◆ **Task directions**:
For the data below, please report each line where the word "usually" is found.

◆ **Records supplied**:
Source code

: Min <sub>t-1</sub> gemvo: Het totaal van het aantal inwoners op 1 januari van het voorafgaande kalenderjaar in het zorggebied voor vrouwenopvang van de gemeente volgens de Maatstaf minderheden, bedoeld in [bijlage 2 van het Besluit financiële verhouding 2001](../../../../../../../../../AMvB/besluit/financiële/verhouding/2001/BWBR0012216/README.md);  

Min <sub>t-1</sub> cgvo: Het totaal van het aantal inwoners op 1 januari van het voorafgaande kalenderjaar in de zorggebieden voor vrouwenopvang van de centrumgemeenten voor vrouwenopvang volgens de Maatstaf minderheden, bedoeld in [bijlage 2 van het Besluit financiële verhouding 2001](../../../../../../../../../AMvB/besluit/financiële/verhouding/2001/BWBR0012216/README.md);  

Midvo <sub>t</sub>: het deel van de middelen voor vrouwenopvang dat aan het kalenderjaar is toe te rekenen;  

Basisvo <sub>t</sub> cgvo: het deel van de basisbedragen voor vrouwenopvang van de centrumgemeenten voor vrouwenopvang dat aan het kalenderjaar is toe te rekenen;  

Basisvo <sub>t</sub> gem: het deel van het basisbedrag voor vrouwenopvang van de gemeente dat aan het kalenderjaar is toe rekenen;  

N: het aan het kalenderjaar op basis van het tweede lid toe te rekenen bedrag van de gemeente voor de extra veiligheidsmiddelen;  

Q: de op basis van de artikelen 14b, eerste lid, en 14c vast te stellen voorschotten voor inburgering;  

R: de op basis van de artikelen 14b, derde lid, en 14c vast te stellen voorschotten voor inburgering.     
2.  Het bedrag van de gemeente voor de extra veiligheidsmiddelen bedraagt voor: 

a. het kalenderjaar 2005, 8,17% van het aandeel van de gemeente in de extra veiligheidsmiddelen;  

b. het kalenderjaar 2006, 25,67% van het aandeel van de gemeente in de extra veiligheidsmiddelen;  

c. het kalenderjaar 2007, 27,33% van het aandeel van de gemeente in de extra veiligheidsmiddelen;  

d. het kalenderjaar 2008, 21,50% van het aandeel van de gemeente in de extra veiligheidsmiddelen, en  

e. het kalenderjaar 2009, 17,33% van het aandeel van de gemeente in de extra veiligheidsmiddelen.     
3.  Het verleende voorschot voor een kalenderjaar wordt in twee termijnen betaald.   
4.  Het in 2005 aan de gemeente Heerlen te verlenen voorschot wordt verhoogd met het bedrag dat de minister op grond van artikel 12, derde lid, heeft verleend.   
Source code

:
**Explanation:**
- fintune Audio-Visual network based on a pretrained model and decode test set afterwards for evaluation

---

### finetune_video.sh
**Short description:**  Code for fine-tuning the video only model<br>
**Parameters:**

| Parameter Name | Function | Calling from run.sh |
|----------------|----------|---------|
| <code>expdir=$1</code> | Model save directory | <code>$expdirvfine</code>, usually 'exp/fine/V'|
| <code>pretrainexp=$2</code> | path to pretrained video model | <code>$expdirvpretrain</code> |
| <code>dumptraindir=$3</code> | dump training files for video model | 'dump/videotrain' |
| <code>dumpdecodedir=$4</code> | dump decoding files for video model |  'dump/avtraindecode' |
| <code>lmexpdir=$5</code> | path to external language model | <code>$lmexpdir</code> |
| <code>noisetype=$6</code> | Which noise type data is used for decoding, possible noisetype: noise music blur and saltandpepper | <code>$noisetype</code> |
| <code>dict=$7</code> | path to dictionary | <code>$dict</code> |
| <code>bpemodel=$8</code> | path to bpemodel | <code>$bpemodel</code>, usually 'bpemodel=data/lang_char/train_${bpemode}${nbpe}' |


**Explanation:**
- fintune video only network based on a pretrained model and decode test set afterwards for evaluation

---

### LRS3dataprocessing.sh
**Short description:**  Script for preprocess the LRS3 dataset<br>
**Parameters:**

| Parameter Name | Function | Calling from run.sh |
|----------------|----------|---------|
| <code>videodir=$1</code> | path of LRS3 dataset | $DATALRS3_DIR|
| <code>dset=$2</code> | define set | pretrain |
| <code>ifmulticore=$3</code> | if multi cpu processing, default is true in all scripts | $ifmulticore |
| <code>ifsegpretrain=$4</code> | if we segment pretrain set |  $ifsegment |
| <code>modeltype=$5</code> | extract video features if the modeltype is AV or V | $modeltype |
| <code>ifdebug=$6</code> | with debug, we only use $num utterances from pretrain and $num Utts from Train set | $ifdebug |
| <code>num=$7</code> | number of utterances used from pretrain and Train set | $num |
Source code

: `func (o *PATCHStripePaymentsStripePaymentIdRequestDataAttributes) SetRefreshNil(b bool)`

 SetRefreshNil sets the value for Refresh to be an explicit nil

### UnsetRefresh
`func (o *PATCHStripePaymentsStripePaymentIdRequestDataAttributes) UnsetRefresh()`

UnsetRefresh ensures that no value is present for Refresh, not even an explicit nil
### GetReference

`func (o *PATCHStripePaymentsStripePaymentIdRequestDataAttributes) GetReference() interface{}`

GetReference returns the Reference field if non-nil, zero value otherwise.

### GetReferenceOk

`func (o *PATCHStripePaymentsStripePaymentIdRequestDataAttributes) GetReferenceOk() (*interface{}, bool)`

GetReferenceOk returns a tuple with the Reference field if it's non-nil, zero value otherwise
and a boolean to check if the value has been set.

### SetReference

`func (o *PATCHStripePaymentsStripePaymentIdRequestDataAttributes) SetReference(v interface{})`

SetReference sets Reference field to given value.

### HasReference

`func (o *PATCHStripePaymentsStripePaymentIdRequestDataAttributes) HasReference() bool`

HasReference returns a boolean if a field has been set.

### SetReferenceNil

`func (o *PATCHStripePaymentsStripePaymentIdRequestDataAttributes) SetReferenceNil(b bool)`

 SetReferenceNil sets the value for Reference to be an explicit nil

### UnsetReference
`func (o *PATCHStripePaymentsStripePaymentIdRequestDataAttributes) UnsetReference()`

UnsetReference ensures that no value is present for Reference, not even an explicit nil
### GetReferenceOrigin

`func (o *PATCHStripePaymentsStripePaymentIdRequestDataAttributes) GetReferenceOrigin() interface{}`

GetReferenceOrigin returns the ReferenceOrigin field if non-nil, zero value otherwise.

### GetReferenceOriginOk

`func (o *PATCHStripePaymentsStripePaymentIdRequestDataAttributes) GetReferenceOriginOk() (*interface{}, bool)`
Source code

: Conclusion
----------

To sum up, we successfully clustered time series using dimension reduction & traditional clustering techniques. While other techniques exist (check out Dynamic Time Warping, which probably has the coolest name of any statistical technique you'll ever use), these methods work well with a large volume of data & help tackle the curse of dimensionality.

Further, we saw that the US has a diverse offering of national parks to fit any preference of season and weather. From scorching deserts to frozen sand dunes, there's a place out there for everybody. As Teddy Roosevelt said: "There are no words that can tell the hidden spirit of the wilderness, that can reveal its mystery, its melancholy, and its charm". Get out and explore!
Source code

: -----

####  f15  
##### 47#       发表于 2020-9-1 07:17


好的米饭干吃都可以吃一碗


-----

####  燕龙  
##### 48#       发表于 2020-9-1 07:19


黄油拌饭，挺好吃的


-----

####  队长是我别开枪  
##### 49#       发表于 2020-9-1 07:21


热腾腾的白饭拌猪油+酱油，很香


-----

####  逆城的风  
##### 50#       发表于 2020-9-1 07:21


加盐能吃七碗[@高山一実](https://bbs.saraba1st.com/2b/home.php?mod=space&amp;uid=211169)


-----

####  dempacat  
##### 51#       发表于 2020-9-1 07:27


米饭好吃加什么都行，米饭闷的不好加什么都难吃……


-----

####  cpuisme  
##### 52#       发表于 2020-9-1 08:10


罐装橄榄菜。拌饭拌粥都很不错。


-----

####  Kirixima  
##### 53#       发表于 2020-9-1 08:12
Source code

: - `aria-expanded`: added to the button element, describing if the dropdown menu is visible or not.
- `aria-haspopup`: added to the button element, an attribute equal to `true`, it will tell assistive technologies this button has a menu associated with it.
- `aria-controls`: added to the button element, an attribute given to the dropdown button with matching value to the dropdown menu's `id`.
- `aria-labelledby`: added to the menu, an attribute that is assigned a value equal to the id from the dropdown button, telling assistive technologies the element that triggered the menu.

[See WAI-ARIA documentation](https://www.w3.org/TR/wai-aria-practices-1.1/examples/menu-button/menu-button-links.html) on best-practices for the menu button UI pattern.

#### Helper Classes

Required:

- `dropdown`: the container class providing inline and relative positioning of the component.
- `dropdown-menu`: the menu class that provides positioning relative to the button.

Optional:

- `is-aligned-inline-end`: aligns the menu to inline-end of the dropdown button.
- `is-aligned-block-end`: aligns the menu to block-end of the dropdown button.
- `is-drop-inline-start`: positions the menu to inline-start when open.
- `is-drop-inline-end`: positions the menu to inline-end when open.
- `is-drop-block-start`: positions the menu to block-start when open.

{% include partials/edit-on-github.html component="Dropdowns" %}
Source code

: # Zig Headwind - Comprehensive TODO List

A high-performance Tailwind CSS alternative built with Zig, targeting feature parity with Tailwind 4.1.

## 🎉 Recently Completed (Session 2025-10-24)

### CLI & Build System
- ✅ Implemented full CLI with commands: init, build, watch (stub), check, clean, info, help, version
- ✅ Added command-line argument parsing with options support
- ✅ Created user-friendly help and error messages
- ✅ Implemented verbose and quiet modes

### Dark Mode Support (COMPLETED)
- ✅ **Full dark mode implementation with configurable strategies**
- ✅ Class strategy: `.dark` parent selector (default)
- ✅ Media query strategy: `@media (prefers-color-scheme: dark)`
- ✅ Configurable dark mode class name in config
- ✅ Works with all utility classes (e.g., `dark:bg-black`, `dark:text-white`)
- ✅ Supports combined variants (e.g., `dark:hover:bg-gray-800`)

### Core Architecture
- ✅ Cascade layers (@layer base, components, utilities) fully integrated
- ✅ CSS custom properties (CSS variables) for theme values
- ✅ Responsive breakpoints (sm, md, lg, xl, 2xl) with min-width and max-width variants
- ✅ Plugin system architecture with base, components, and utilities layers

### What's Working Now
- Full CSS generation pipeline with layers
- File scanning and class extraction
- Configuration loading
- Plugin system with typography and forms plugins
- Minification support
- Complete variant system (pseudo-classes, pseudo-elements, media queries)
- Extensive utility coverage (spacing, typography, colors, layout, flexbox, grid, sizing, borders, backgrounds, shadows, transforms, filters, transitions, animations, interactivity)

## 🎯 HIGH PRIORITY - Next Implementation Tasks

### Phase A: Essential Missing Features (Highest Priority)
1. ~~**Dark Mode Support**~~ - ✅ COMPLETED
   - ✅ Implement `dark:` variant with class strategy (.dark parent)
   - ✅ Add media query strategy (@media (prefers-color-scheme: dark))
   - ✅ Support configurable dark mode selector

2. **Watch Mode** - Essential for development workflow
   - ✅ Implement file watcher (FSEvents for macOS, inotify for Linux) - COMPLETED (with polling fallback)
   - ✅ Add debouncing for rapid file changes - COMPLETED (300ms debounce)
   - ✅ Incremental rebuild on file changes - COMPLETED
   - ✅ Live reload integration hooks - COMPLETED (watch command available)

◆ **Task solution**:
| <code>expdir=$1</code> | Model save directory | <code>$expdirvfine</code>, usually 'exp/fine/V'|
| <code>bpemodel=$8</code> | path to bpemodel | <code>$bpemodel</code>, usually 'bpemodel=data/lang_char/train_${bpemode}${nbpe}' |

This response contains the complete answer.